▶ **TO DO**
Could you output the listing that follows exactly, without its images?

======

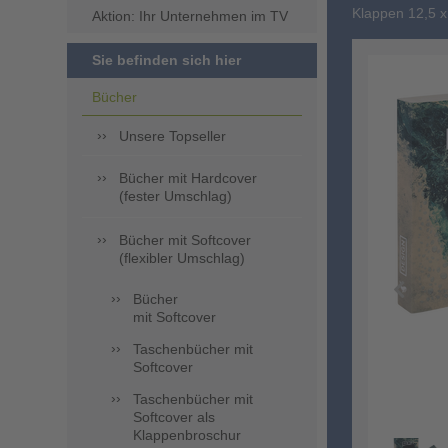
Klappen 12,5 
Aktion: Ihr Unternehmen im TV
Sie befinden sich hier
Bücher
Unsere Topseller
Bücher mit Hardcover
(fester Umschlag)
Bücher mit Softcover
(flexibler Umschlag)
Bücher
mit Softcover
Taschenbücher mit
Softcover
Taschenbücher mit
Softcover als
Klappenbroschur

======

▶ **ANSWER SPACE**
Klappen 12,5 
Aktion: Ihr Unternehmen im TV
Sie befinden sich hier
Bücher
Unsere Topseller
Bücher mit Hardcover
(fester Umschlag)
Bücher mit Softcover
(flexibler Umschlag)
Bücher
mit Softcover
Taschenbücher mit
Softcover
Taschenbücher mit
Softcover als
Klappenbroschur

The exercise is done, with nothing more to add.